Not too long ago there has been waves of attack from phishing criminals which involves a differently sophisticated method by utilizing social media platforms such as Facebook and Twitter. Targets can most likely be banks, trading platforms and financial exchanges involving fiat and digital currencies. Here is how it works:
- After finding their target financial institution the scammers will find communities, pages and groups in the mentioned social media to observe and study the layout, design, and behaviors of the members of their target.
- Scammers will decide which community to take action on and then they will create a social media page eg. Facebook and Twitter which imitates the official page/presence of their target.
- Notice the image above it has no blue check-mark besides the username which indicates that the account is not verified, same is true with Facebook.

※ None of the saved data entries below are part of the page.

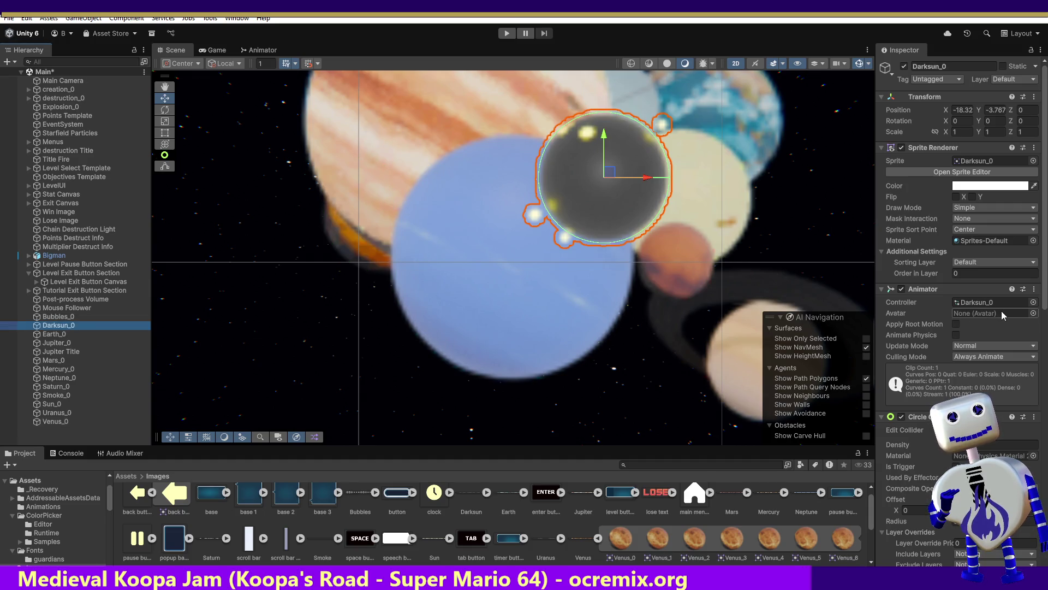
{"action": "scroll", "coordinate": [1002, 310], "scroll_direction": "down", "scroll_amount": 3}
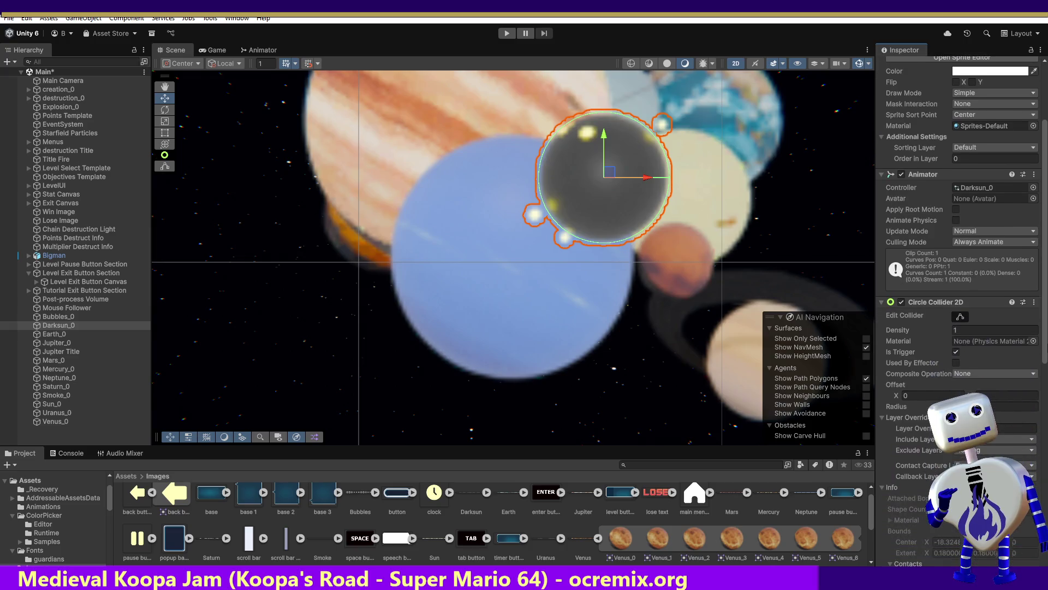
Tick Used By Effector on Darksun_0's collider and make its Rigidbody 2D Kinematic.
{"action": "left_click", "coordinate": [956, 363]}
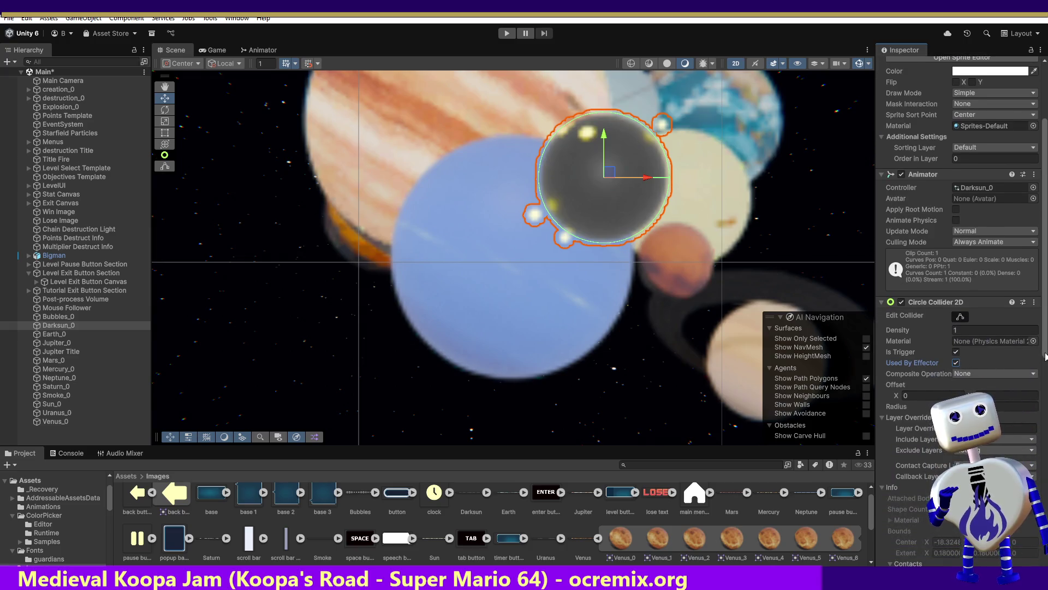
{"action": "left_click_drag", "start_coordinate": [1046, 357], "coordinate": [1039, 442]}
{"action": "left_click", "coordinate": [1033, 433]}
{"action": "left_click", "coordinate": [1015, 444]}
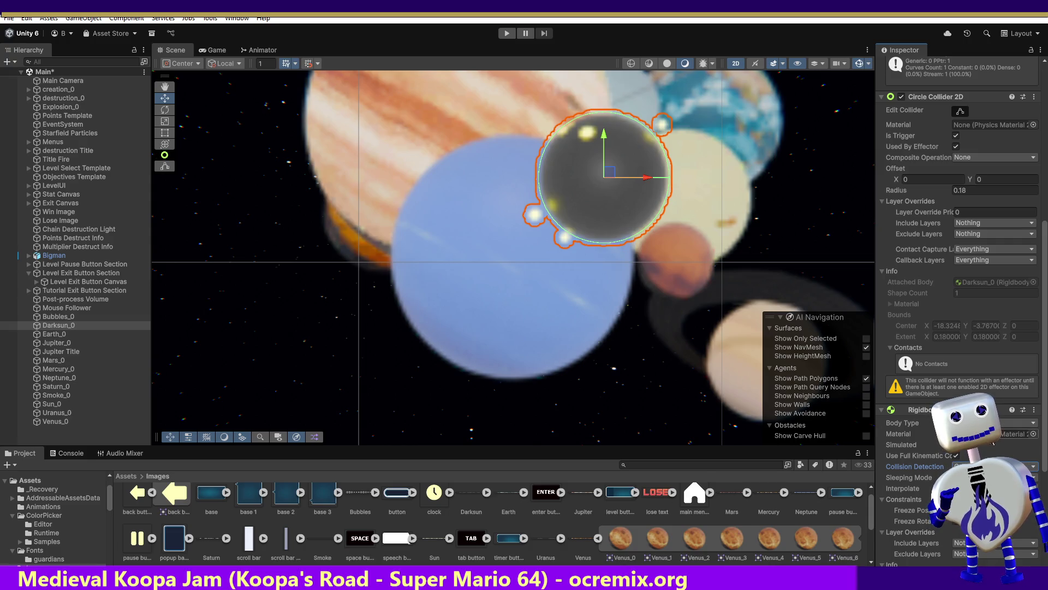
Toggle Used By Effector on Earth_0's collider, comparing it with Darksun_0, and leave it off.
{"action": "left_click", "coordinate": [53, 335]}
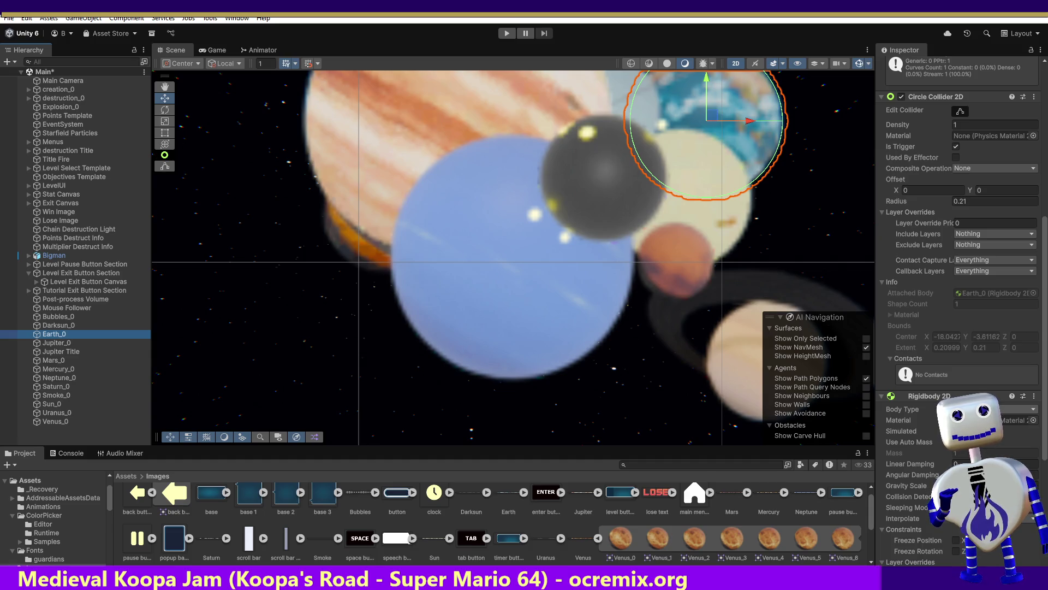
{"action": "left_click", "coordinate": [956, 157]}
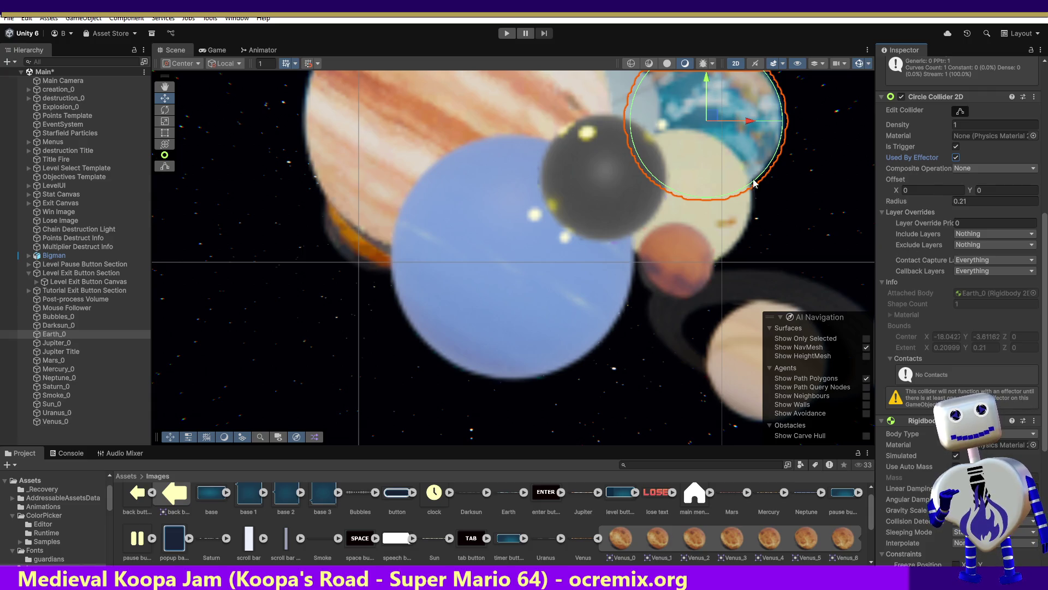
{"action": "left_click", "coordinate": [54, 325]}
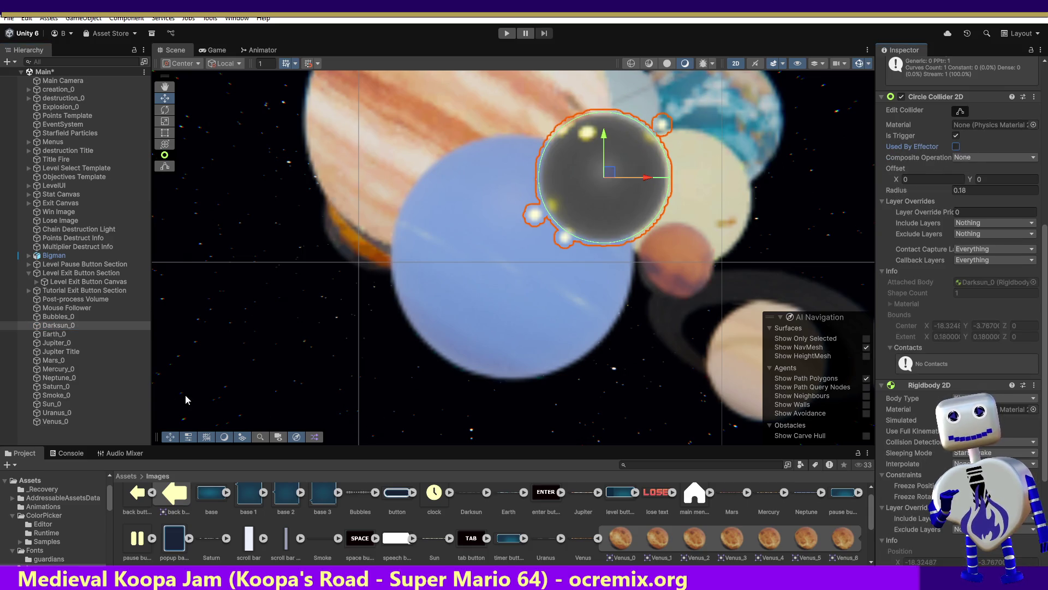
{"action": "left_click", "coordinate": [53, 335]}
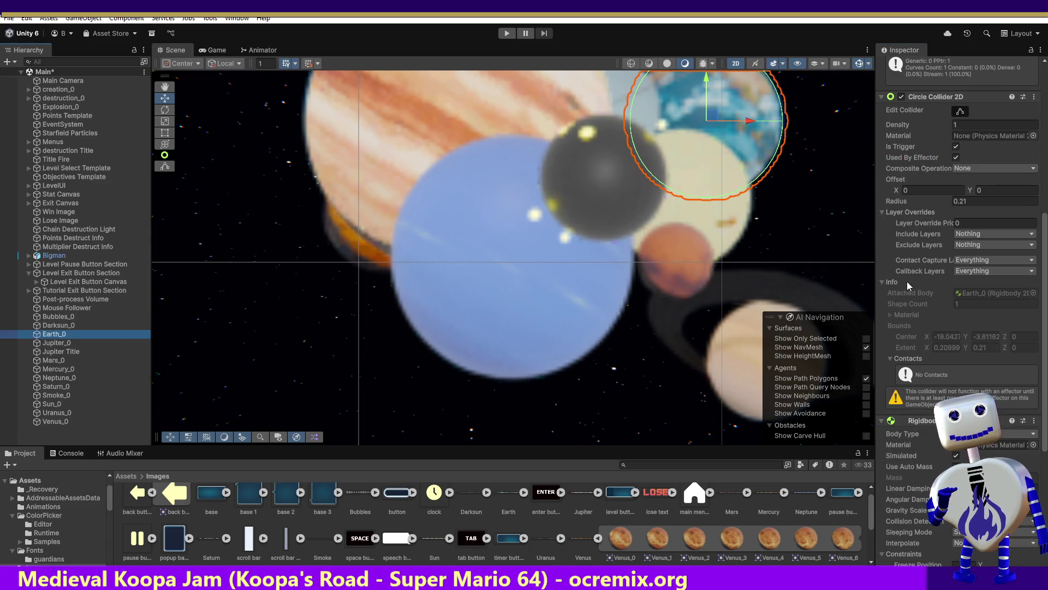
{"action": "left_click", "coordinate": [956, 158]}
{"action": "left_click", "coordinate": [956, 157]}
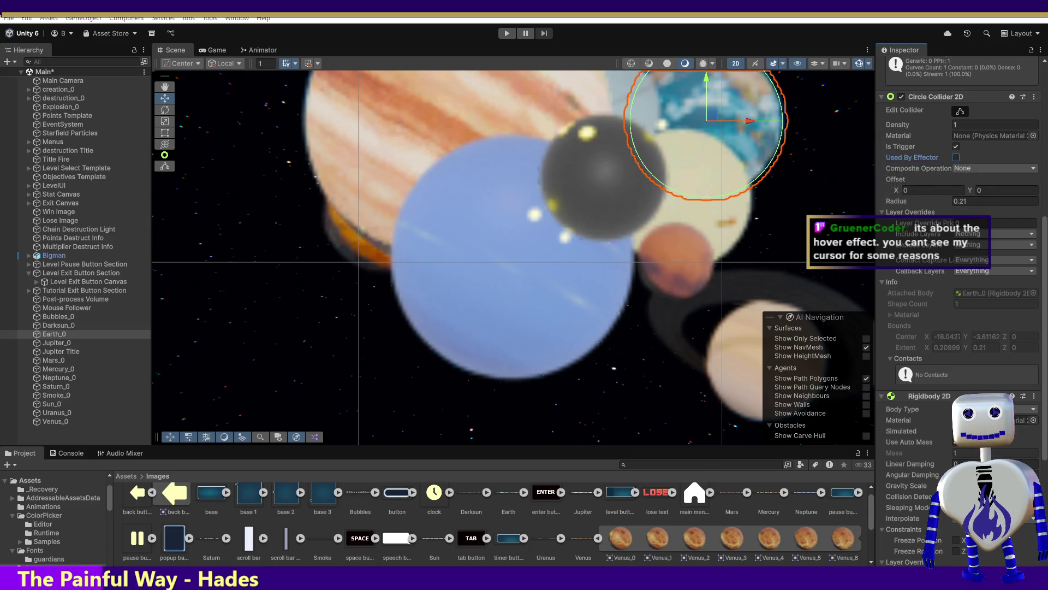
{"action": "left_click_drag", "start_coordinate": [486, 459], "coordinate": [545, 45]}
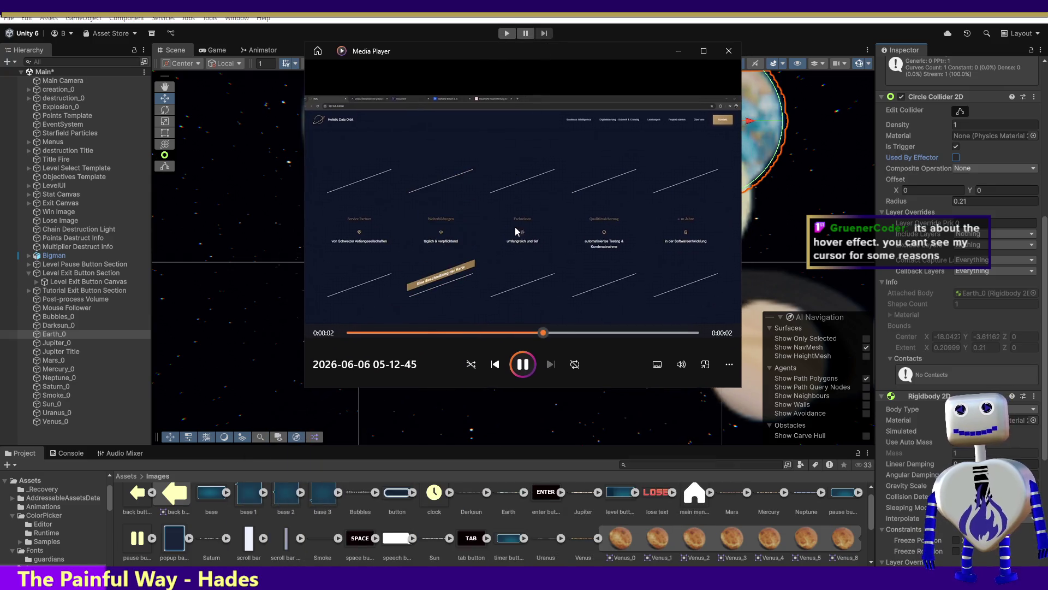
Replay the hover-effect clip full screen from its beginning.
{"action": "left_click", "coordinate": [345, 333]}
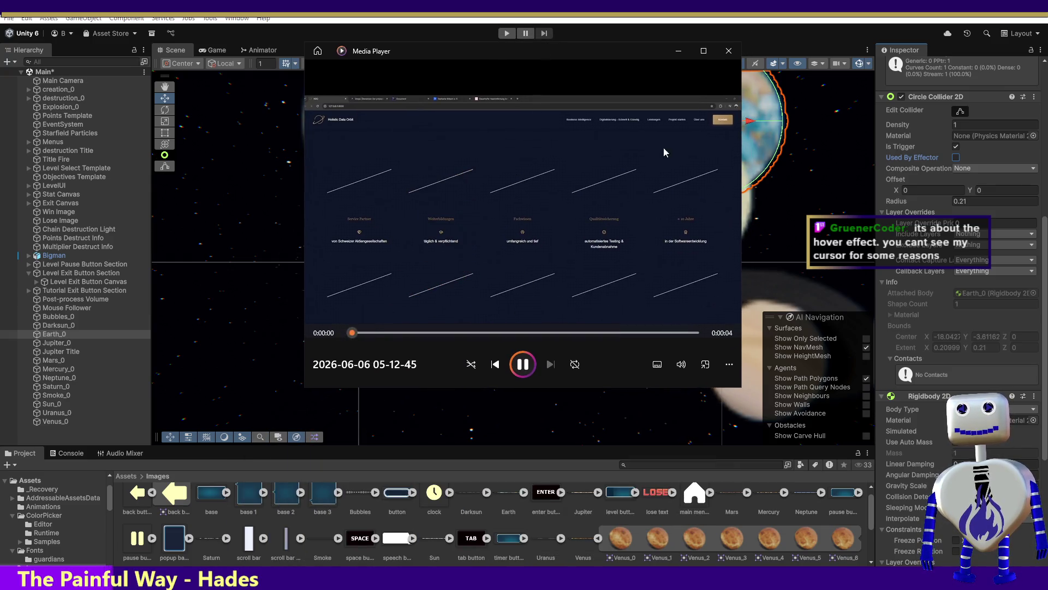
{"action": "double_click", "coordinate": [706, 63]}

This fake social media account will look for frustrated or none suspecting customers on the original page, and then tweet them or private inbox them pretending to be a customer service representative.
- Private messages are not always applicable in this method. Say for example in Facebook the scammers are able to share the profile picture of the victim and then tag them. Once the victim gets in contact they will be able to social engineer and trick the victim it’s either through email communication or directly send a phishing URL which contains sophisticated contents to phish for information.
- Always exercise vigilance on sites that you visit by looking at the URL first whether it looks suspicious or strange. It is better to type in the official URL in the address bar rather than clicking URLs in your email or social media accounts.
- In social media platforms it is always import to be knowledgeable on configuring one’s privacy settings. It is always a good idea to filter the posts that you want to see on your account.
- Anti-Phishing technologies should be utilized from an Anti-Malware software where a toolbar/extension should be installed to do URL analysis for a user. One good software which does that is Trend Micro Maximum Security.